肥満でなく(BMIが27未満)、血糖値が正常な20〜50歳の男女に1000μg/日の3価クロム(ピコリン酸クロム)を16週間にわたって投与した研究では、クロム投与がインスリンの感受性を高めることはなく、クロム投与者では血清クロム濃度とインスリン感受性との間に逆相関が認められています。
このことは、クロム吸収量の増加がインスリン感受性を低下させることを示唆しており、1000μg/日の3価クロム摂取が健康障害を起こす可能性は否定できません。

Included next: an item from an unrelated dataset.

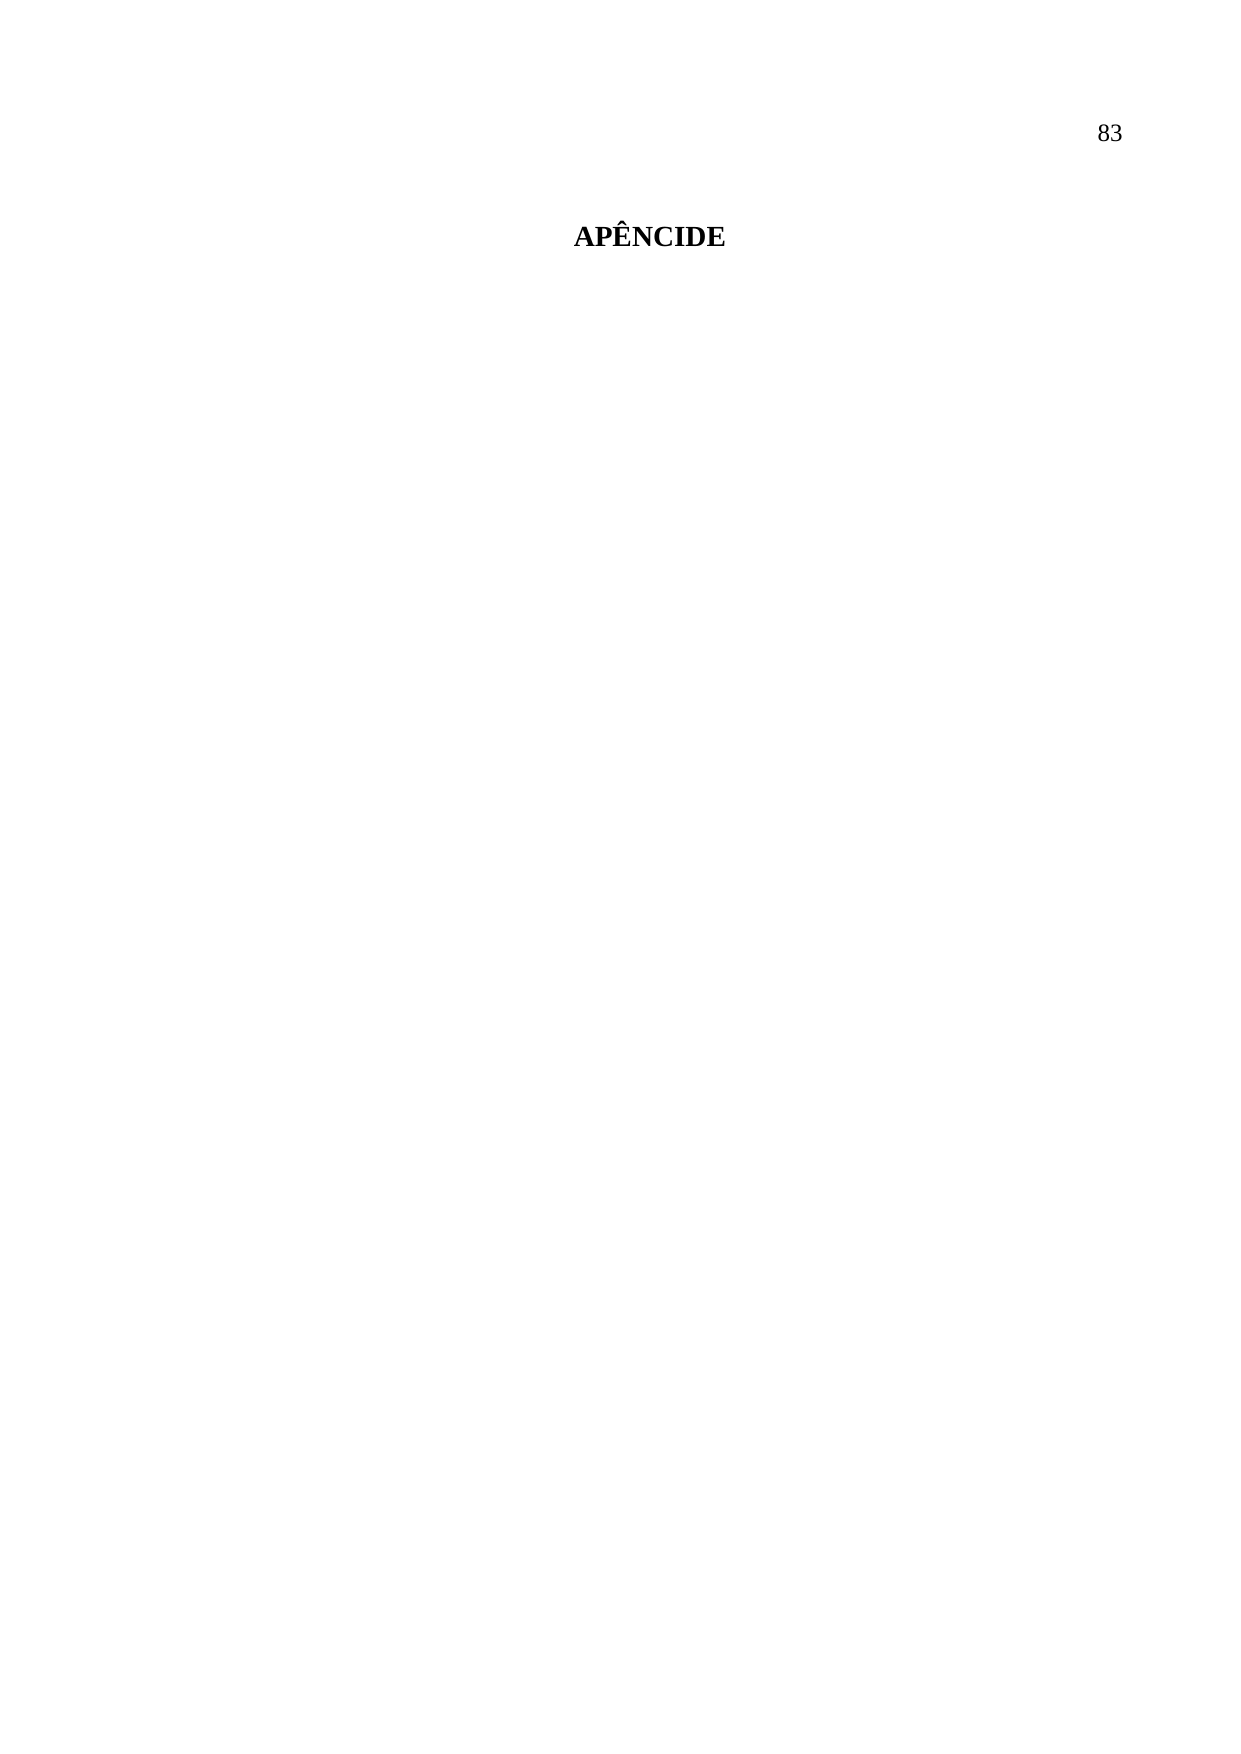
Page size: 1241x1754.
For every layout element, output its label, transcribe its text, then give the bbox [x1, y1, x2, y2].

subtitle APÊNCIDE [177, 219, 1122, 252]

以上より、1000μg/日を成人における3価クロムの最低健康障害発現量と考えて、不確実性因子を2として、成人のクロム摂取の耐容上限量を一律に500μg/日としました。
*小児・乳児(耐容上限量)
十分な報告がないため、小児および乳児の耐容上限量は設定されていません。
*妊婦・授乳婦(耐容上限量)
十分な報告がないため、妊婦および授乳婦に特別な耐容上限量は設定されていません。